Lando can picture this day crystal clear. He’d been on the subway heading towards his office as he did every morning when his eyes had met Carlos’. He could never forget the very specific color of his big brown orbs, not like Danny’s, not like Oscar’s, not like any other men he’d been with anyway.
He’d been so shocked, so surprised to see Carlos on this train, the one he took every single morning and yet, his first reaction had been a smile, probably because that was the way his body naturally reacted to Carlos. he’d felt his lip stretching without really knowing why. There were so many things he’d wanted to tell Carlos. He had needed to ask him why he’d left for so long, he had needed to yell at him, to hit him and make him regret throwing their love to the trash for so long. And yet, he hadn’t been able to do anything else but smile.
“He no longer looked like he did when I left, he was older but it suited him. He wasn’t a confused young man anymore, much more like an accomplished one. But when he smiled at me, it brought me back to our first dates when his smile would give me butterflies. That was crazy. We talked for a few minutes, just to catch up on how we were doing and it was enough for me to know that I would never love someone the way I loved him.”
Lando hears his heart breaking. He doesn’t want to but he can already feel the tears running down his cheeks. They’ve missed out on so much, he thinks as he grabs a tissue. He feels stupid for not staying in touch with Carlos after that day. He feels stupid for ever thinking he could ever get over something so overwhelming, so breathtaking, so heartbreaking. He knows he loves Oscar, they’ve been together for a while now, but he also knows Carlos will always keep that special spot in his heart and his mind.

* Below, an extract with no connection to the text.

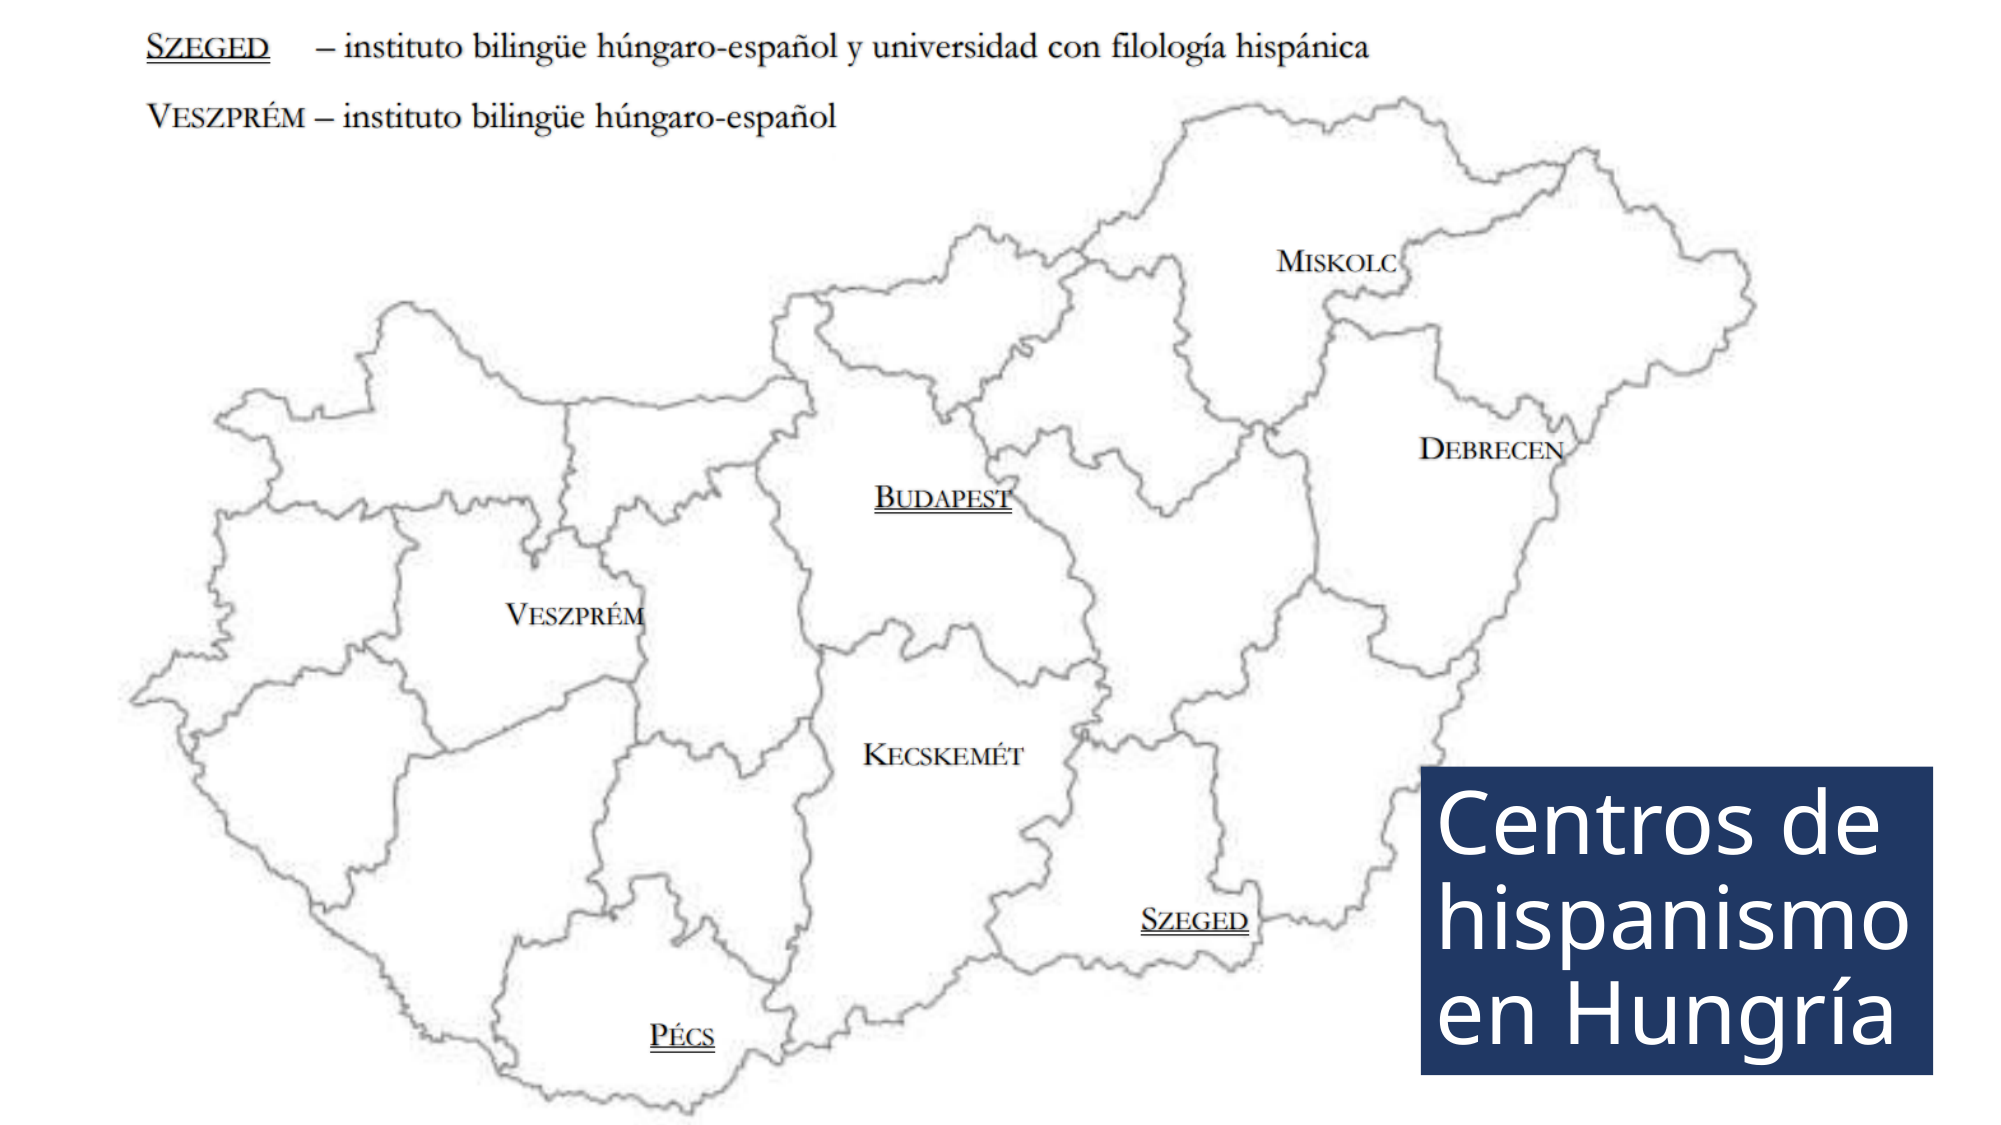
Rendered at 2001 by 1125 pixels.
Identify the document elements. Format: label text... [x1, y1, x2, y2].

title Centros de hispanismo en Hungría [1771, 766, 1934, 1076]
picture [114, 15, 1771, 1125]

“I started thinking about what our life could’ve been had we not broken up and I remembered that song that I had started writing. I picked it back up and I continued it but it took me a while to finish because it was painful. I didn’t want it to be melodramatic and to sound like I wanted him back because I don’t. I knew I needed to let him go because I heard through one of our friends that he is now in a perfectly healthy relationship. I’m pretty sure nothing will ever compare to what we had together but things don’t always need to be so intense. Lando (he shivers when he hears Carlos pronounce his name the way only he does, with a mix of care and tenderness that still lingers through the years), he is happy now and I didn’t want him or people to think that I wanted to be a homewrecker and that I had the audacity to come back after so many years. So, yeah, it’s not exactly what I wanted, but I think that this is what both of us needed” Carlos says so fast he runs out of breath.

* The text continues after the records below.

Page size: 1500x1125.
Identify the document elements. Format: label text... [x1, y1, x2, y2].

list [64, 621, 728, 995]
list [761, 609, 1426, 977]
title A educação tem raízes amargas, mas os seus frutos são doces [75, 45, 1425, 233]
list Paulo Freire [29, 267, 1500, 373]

Lando’s tears stop running down his face. His breath steadies and his heart slows down. There’s a small smile floating on his lips, not because he’s happy to hear that Carlos still wants him despite what he’s saying but because he finally got the closure he needed to move on with his life.
Carlos finally starts singing and Lando lets his soothing voice lull him back to a perfectly normal state the way he used to do back in the days, when life felt a bit too much for him and Carlos held him in his arms, singing in his ear the songs his mom used to sing him as a kid.
The song eventually comes to an end and he realized that he's somehow feeling lighter now, like he's ready to really start a new part of his life, one in which Carlos is just a good memory.
This time, when Oscar calls him back, he picks up.